- _STUDY TEXT_
--------------------
By   /  February 11, 2014  /  No Comments

big data app mgmtby Jelani Harper

The Big Data hype will dissipate as quickly as it arrived, unless organizations find a way to produce business value from these new technologies. Doing so requires more than sandboxes for Data Scientists, real-time analytics, or Cloud-based storage and scalability.

It requires the development and production of business-driven applications that readily convert data into monetary action.

According to Chief Technology Officer of Concurrent, Chris Wensel, it requires doing so at a rate and in a manner that is more consistent, thorough, and swifter than those of the competitors:

“You have the opportunity now to differentiate yourself purely through your innovation – not because you have more money than the other guy, but because you’re smarter than the other guy. You have great engineers. You now need great tools to get those products to market much, much quicker. That’s the difference.”

Concurrent recently unveiled its latest tool (Driven) to assist in the production and monitoring of Big Data applications, which it touts as the world’s first performance management product specifically for Big Data. Driven was disseminated as a Cloud-based service to its user community on February 4. It was designed to complement its popular open source Big Data application development framework (Cascading) which principally runs on Apache Hadoop.
--------------------
Collected data entries:
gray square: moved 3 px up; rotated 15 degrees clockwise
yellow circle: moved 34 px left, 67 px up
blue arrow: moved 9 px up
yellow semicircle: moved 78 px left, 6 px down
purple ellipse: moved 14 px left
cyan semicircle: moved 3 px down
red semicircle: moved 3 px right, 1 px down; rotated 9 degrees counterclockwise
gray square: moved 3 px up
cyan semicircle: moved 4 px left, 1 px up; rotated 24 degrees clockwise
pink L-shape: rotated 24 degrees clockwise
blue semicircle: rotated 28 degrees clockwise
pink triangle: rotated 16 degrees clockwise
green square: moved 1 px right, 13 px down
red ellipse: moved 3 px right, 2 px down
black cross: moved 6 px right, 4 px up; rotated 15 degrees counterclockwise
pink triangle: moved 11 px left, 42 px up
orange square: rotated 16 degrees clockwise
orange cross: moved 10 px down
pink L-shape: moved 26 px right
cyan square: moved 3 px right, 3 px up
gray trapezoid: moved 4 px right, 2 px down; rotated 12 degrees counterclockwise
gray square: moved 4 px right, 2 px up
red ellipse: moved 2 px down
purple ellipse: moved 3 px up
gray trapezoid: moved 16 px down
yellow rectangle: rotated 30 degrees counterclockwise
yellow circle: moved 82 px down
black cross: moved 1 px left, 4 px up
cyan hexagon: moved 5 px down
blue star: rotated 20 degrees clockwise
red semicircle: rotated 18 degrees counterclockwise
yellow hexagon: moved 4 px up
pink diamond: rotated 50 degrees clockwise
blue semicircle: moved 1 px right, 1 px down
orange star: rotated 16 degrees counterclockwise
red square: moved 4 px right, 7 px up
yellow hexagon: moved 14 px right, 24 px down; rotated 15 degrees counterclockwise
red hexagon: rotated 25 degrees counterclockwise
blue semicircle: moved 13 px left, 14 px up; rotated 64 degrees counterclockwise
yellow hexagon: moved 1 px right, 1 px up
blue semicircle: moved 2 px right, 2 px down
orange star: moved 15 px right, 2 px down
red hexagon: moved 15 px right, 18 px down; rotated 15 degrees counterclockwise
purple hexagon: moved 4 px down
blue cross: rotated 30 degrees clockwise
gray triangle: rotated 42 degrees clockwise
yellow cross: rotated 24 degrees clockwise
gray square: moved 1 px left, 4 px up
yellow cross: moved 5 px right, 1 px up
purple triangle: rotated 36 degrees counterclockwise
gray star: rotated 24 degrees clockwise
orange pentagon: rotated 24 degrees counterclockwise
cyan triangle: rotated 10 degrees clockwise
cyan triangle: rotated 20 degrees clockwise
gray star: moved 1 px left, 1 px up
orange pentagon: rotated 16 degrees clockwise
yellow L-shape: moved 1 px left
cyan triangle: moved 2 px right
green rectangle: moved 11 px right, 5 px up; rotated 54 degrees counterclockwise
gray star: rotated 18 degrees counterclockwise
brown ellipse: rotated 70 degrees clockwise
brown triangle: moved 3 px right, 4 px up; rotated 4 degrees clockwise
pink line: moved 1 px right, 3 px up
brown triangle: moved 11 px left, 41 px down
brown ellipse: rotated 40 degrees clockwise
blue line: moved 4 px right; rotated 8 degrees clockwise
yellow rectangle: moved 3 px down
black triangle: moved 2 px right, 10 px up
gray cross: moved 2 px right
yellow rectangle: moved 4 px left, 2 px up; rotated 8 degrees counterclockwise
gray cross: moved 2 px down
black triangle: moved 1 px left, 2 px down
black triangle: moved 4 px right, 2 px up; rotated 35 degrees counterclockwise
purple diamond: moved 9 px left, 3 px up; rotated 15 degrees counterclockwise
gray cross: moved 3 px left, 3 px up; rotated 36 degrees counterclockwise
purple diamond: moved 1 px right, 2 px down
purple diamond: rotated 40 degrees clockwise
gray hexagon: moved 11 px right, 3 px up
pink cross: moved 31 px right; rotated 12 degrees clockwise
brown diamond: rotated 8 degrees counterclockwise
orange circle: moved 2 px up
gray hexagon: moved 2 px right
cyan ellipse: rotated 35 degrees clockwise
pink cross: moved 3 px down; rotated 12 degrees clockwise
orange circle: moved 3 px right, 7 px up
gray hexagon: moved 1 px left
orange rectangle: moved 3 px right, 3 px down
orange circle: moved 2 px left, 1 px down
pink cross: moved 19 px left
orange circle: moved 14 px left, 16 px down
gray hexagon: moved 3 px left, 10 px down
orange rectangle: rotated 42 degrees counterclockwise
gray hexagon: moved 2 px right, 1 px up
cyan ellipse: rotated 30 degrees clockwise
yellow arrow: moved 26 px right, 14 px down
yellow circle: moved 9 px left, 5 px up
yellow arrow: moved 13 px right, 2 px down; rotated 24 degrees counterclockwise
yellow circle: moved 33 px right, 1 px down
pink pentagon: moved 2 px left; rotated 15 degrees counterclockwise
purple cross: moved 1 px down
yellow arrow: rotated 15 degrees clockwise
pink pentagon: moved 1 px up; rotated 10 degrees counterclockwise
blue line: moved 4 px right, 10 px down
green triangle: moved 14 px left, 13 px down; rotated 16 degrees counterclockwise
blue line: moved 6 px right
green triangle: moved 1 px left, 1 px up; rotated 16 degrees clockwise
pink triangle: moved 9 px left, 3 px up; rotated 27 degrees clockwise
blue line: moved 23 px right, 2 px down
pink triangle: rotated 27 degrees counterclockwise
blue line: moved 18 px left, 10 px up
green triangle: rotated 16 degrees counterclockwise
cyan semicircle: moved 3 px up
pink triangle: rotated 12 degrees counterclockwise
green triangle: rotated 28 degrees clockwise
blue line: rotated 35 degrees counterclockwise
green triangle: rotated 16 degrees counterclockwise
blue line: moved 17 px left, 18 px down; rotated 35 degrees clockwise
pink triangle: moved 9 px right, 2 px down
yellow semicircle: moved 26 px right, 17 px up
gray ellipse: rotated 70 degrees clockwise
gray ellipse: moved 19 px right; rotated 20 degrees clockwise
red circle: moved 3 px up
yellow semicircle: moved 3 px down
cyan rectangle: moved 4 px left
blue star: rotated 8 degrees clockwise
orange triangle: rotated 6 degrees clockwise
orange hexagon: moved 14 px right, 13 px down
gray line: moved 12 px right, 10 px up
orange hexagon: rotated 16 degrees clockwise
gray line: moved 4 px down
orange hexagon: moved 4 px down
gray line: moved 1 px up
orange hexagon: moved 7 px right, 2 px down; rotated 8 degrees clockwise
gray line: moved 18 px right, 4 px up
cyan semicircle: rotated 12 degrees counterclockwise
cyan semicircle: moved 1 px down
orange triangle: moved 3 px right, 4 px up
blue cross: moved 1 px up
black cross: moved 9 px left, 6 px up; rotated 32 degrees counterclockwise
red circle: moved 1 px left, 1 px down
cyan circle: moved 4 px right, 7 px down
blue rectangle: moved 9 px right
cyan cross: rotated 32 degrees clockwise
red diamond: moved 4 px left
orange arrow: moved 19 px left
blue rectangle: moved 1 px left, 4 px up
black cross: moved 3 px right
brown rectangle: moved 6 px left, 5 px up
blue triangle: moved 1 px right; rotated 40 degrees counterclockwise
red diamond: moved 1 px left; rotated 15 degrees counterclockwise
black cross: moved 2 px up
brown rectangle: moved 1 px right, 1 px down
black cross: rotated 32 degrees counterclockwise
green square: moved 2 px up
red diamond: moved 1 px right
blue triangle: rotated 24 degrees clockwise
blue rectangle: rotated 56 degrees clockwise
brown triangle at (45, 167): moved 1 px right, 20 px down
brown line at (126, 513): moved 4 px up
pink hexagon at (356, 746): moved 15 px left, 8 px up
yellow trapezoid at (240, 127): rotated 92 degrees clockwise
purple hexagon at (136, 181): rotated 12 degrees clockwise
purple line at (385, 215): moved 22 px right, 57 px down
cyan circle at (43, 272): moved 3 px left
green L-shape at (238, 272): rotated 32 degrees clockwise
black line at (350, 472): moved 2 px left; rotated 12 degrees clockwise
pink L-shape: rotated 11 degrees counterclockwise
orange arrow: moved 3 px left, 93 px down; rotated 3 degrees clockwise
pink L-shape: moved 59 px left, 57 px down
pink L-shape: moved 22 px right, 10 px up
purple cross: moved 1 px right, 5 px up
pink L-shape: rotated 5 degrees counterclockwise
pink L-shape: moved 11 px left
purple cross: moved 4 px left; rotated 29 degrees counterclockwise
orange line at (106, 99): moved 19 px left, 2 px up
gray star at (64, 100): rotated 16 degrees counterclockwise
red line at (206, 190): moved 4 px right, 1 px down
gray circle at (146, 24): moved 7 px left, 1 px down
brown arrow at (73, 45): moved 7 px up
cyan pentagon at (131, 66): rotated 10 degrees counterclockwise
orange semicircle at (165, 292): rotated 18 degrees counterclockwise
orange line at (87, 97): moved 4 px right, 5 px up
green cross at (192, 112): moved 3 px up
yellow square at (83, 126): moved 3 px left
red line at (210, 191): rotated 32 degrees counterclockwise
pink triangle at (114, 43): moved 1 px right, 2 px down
--------------------
- _PROBLEM 1_
Recast the paragraph of the Big Data article that begins "Concurrent recently unveiled" as a short bulleted list that keeps its main facts.
- _PROBLEM 2_
Carry the Big Data article forward from its final sentence.

- _RESPONSE BOX 1_
- Concurrent recently released Driven, a tool for producing and monitoring Big Data applications.
- Concurrent promotes it as the world's first performance management product specifically for Big Data.
- Driven went out to Concurrent's user community as a Cloud-based service on February 4.
- It was designed to complement Cascading, Concurrent's popular open source Big Data application development framework, which principally runs on Apache Hadoop.

- _RESPONSE BOX 2_
Driven directly impacts business value produced by Big Data apps by:

  • Reducing Development Time: Driven provides a means of visualizing the processes for enterprise apps (both comprehensively and individually) via a detailed user interface, which considerably speeds up the time spent in development and production, and gets apps to the marketplace quicker.
  • Strengthening App Reliability: Due to the ease of visualizing apps during the development phase, engineers will be able to identify problems and even readily anticipate them so that they can build more dependable apps before the product reaches the market. The capacity to visualize also assists with determining the most appropriate algorithms and application metrics to ensure accurate and consistent results.
  • Pinpointing Failures and Optimization: The visualization capacity for Driven is ideal for scrutinizing apps at the user level – including which data sets are manipulated, what the workloads are, and which apps are running. As such, the process of identifying points of failures in apps has accelerated considerably, enabling operations personnel to identify slow periods and optimization peaks in a matter of minutes – as opposed to days or weeks. The enterprise version of Driven 1.0 (which is projected for a second quarter release and has an annual fee) contains notifications which tells developers which App has failed, where the failure is, and who owns the app.

When used in conjunction with the framework provided by Cascading, the management features of Driven help organizations to ensure that they are exploiting Big Data to derive maximum value by building applications that reinforce business objectives.

As Wensel noted, such action transcends mere insight: “You’re not just asking data a question, you’re actually building products, models, or whatever it is out of the data, and you’re using that to make your business better.”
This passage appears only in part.